▸ PROBLEM TO WORK ON
Copy each line that includes the string "expirées" from the material into your answer.

################

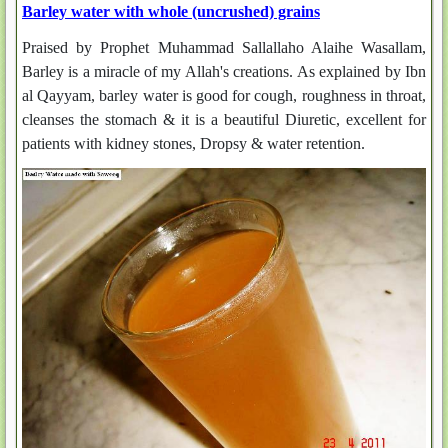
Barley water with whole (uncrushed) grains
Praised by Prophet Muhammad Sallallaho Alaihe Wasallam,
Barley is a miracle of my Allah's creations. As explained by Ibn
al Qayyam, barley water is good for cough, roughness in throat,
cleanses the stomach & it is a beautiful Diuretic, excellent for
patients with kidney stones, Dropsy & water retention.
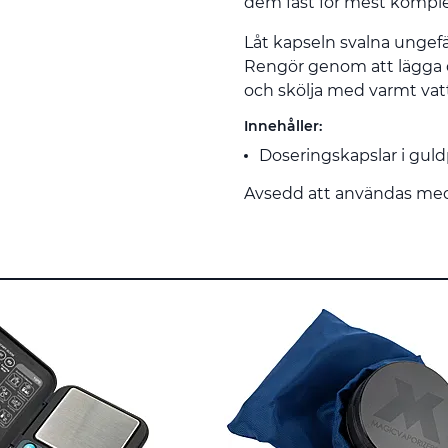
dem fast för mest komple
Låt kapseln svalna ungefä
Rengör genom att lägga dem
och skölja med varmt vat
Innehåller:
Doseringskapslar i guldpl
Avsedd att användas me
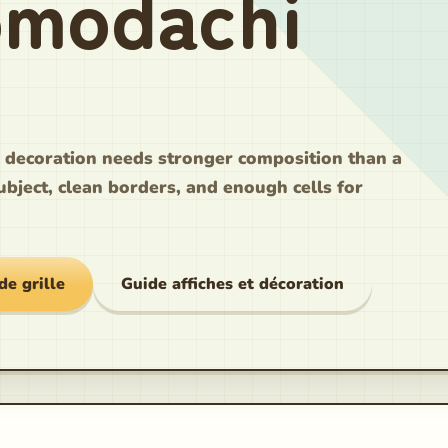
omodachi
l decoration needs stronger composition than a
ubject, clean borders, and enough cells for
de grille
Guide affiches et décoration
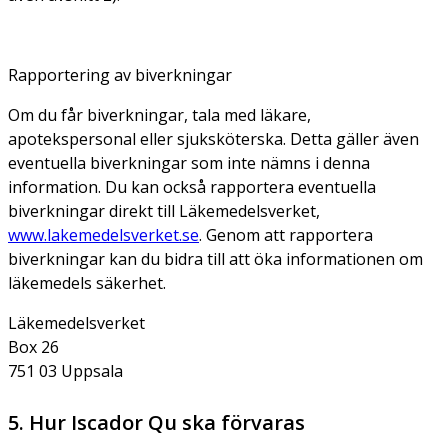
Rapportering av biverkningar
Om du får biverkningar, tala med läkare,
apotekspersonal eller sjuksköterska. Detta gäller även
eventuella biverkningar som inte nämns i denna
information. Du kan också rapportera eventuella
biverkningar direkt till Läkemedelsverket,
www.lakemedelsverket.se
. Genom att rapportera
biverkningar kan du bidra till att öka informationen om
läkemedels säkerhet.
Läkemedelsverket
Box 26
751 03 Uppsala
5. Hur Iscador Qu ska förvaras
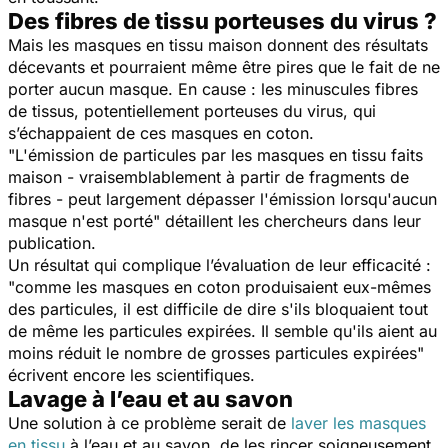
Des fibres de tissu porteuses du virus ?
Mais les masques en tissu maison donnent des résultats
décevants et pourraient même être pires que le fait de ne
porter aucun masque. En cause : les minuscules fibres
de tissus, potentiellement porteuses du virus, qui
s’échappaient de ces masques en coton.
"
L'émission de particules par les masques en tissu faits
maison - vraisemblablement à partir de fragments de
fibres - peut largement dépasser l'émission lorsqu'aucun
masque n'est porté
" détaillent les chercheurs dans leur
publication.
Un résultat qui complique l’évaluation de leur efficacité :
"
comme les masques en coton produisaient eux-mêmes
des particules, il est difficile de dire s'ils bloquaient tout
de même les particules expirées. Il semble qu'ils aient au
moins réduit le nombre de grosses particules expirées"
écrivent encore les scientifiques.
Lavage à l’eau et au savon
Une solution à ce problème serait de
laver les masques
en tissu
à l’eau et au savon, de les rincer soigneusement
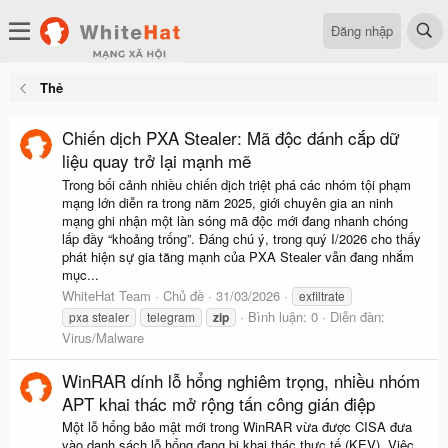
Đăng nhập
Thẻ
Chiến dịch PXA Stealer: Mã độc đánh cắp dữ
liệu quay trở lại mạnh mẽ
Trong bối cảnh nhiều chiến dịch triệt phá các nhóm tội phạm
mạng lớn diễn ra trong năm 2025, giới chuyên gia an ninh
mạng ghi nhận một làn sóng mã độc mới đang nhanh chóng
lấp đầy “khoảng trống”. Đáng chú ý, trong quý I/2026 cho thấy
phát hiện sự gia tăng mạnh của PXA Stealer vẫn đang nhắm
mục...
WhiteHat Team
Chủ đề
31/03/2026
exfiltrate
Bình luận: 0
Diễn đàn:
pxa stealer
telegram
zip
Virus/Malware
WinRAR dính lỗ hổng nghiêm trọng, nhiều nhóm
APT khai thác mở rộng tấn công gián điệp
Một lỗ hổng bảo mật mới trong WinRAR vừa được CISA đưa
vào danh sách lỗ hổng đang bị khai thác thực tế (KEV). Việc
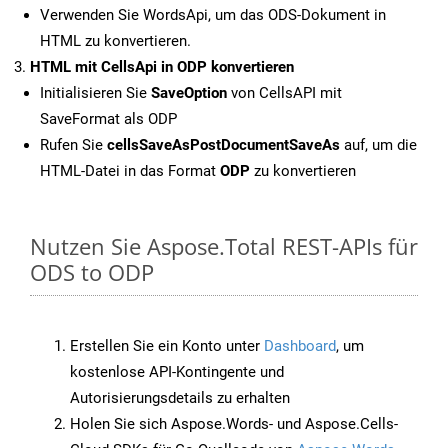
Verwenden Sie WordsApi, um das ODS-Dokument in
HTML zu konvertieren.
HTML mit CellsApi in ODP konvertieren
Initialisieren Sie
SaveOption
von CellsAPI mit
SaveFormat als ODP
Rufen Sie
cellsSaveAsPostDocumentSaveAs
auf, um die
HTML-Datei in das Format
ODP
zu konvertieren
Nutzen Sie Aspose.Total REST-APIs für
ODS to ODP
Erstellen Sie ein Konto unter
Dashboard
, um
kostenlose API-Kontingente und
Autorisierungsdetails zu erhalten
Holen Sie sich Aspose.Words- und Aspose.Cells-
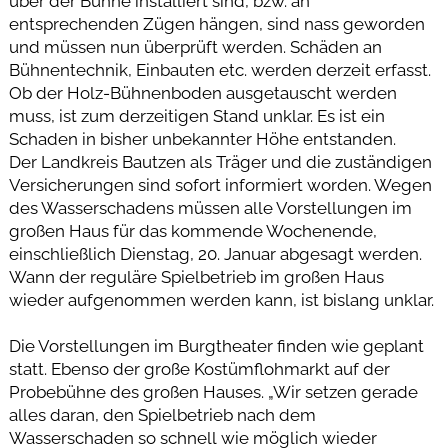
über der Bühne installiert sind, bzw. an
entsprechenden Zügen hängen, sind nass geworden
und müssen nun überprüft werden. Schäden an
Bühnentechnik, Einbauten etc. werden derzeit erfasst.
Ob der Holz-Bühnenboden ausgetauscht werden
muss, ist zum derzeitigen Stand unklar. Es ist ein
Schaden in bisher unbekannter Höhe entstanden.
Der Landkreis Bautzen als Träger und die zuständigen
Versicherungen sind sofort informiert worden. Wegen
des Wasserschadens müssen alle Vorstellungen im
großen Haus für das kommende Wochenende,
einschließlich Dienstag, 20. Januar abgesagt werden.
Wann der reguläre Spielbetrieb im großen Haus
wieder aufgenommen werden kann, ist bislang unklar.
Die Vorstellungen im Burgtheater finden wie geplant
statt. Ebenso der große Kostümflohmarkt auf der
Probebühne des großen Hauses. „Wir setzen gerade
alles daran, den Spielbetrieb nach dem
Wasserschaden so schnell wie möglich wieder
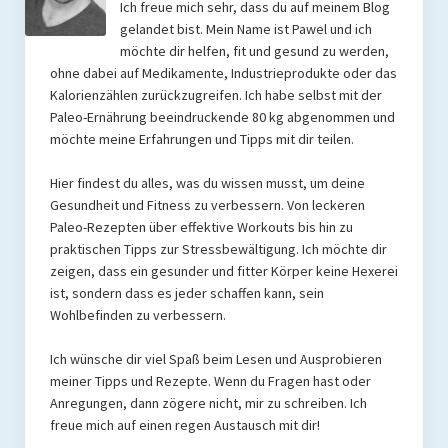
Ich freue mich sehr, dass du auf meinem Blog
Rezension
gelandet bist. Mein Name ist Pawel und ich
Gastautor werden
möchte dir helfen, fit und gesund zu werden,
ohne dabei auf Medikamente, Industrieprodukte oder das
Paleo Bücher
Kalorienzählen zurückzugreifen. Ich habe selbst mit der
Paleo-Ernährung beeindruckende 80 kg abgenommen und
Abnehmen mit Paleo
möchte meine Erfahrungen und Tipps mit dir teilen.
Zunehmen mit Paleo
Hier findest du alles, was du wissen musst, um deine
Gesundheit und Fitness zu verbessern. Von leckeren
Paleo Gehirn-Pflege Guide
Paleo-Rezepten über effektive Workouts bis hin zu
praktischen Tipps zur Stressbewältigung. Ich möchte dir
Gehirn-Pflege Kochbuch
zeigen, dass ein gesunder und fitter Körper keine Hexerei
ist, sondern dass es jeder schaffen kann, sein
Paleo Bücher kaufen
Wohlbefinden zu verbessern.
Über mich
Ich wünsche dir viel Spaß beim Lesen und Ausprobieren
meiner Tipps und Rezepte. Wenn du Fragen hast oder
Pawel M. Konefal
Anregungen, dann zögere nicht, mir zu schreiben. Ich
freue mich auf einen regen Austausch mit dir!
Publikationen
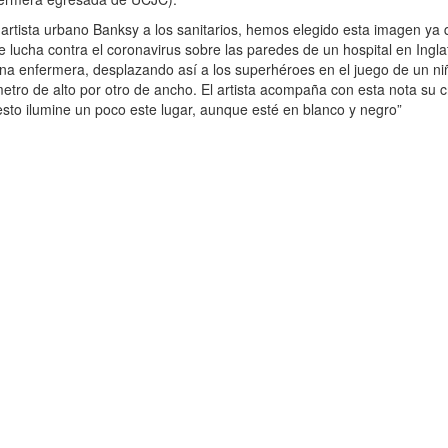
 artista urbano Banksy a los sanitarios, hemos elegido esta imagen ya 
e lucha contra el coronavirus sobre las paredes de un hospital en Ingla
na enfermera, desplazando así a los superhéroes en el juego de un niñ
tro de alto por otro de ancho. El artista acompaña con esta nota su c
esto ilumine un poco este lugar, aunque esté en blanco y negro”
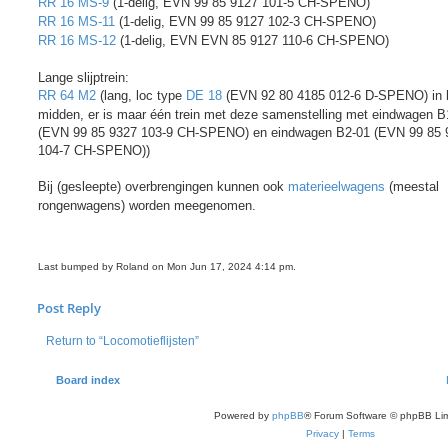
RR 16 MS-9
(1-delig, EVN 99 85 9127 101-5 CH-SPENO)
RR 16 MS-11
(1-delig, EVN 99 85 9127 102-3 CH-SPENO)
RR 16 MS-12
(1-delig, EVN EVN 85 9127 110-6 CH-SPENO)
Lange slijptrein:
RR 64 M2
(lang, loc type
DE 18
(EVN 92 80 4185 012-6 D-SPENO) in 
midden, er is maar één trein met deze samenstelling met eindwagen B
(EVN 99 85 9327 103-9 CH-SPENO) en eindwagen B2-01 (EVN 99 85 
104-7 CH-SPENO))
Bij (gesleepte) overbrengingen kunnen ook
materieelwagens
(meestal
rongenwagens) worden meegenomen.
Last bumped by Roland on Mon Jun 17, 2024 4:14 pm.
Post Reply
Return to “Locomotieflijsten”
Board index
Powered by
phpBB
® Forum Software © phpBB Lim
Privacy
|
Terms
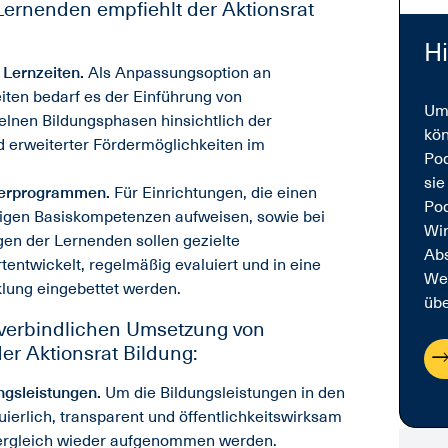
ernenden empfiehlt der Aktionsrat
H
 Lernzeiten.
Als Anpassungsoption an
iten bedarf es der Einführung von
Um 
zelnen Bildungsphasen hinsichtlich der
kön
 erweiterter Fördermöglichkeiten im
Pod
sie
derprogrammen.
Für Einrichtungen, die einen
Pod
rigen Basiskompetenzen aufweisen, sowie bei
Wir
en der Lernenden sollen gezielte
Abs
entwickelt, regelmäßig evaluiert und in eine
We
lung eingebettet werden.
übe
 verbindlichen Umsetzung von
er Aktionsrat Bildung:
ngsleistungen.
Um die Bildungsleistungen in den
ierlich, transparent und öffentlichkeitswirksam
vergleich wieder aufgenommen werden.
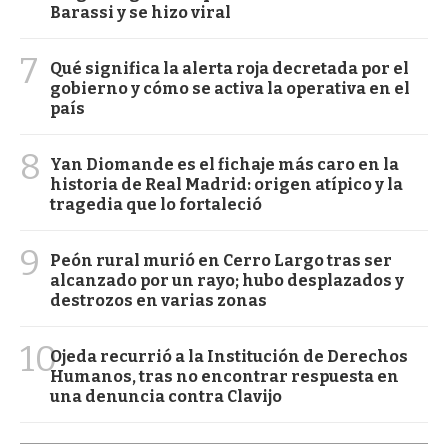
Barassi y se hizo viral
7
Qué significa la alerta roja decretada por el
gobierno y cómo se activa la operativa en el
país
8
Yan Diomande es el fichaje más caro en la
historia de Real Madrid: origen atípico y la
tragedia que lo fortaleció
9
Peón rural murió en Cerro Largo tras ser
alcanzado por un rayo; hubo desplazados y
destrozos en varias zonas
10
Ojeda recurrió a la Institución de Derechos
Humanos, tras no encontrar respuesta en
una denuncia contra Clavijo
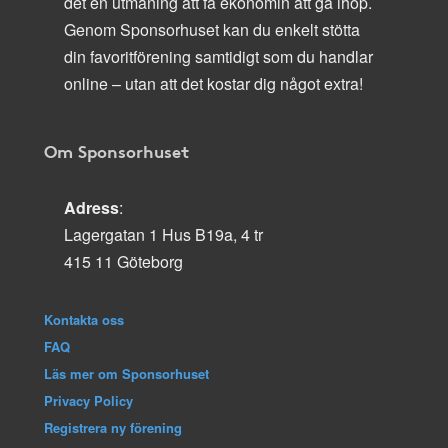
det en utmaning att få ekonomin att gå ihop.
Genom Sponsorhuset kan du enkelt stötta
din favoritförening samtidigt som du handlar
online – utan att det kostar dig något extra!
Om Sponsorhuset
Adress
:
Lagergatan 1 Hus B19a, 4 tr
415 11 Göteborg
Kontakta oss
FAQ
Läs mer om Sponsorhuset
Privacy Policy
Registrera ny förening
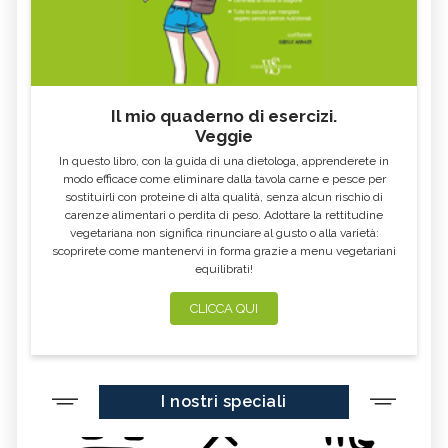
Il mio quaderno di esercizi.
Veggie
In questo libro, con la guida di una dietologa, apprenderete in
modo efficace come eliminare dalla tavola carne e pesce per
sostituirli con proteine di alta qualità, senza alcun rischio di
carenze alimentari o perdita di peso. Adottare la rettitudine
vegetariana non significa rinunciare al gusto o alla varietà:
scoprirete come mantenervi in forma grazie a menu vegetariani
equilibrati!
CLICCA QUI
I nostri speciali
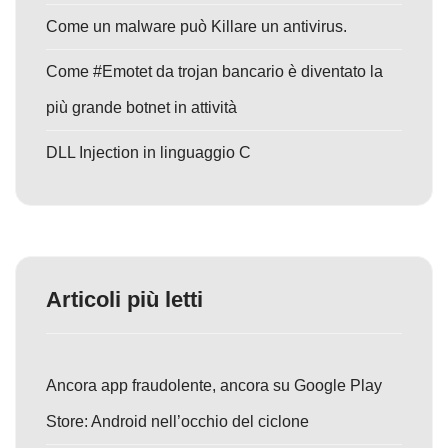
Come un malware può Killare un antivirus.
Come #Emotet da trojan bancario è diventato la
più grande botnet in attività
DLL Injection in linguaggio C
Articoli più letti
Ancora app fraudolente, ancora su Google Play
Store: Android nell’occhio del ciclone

################

▸ REPLY TO THE TASK
de même les particules expirées. Il semble qu'ils aient au
moins réduit le nombre de grosses particules expirées"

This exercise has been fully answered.